"I couldn't have had Castle, mother. I didn't need anything. I've been very happy, really, and very busy."
"You have been very vague lately about your work."
Lily faced her mother squarely.
"I didn't think you'd much like having me do it, and I thought it would drive grandfather crazy."
"I thought you were in a canteen."
"Not lately. I've been looking after girls who had followed soldiers to camps. Some of them were going to have babies, too. It was rather awful. We married quite a lot of them, however."
The curious reserve that so often exists between mother and daughter held Grace Cardew dumb. She nodded, but her eyes had slightly hardened. So this was what war had done to her. She had had no son, and had thanked God for it during the war, although old Anthony had hated her all her married life for it. But she had given her daughter, her clear-eyed daughter, and they had shown her the dregs of life.

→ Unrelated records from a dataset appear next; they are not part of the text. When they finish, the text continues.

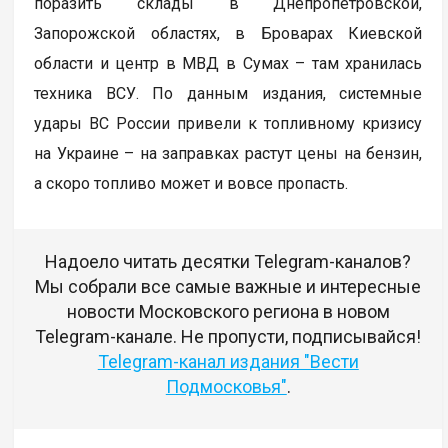
поразить склады в Днепропетровской,
Запорожской областях, в Броварах Киевской
области и центр в МВД в Сумах – там хранилась
техника ВСУ. По данным издания, системные
удары ВС России привели к топливному кризису
на Украине – на заправках растут цены на бензин,
а скоро топливо может и вовсе пропасть.
Надоело читать десятки Telegram-каналов?
Мы собрали все самые важные и интересные
новости Московского региона в новом
Telegram-канале. Не пропусти, подписывайся!
Telegram-канал издания "Вести
Подмосковья"
.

Her thoughts went back over the years. To Lily as a child, with Mademoiselle always at her elbow, and life painted as a thing of beauty. Love, marriage and birth were divine accidents. Death was a quiet sleep, with heaven just beyond, a sleep which came only to age, which had wearied and would rest. Then she remembered the day when Elinor Cardew, poor unhappy Elinor, had fled back to Anthony's roof to have a baby, and after a few rapturous weeks for Lily the baby had died.
"But the baby isn't old," Lily had persisted, standing in front of her mother with angry, accusing eyes.
Grace was not an imaginative woman, but she turned it rather neatly, as she told Howard later.
"It was such a nice baby," she said, feeling for an idea. "I think probably God was lonely without it, and sent an angel for it again."
"But it is still upstairs," Lily had insisted. She had had a curious instinct for truth, even then. But there Grace's imagination had failed her, and she sent for Mademoiselle. Mademoiselle was a good Catholic, and very clear in her own mind, but what she left in Lily's brain was a confused conviction that every person was two persons, a body and a soul. Death was simply a split-up, then. One part of you, the part that bathed every morning and had its toe-nails cut, and went to dancing school in a white frock and thin black silk stockings and carriage boots over pumps, that part was buried and would only came up again at the Resurrection. But the other part was all the time very happy, and mostly singing.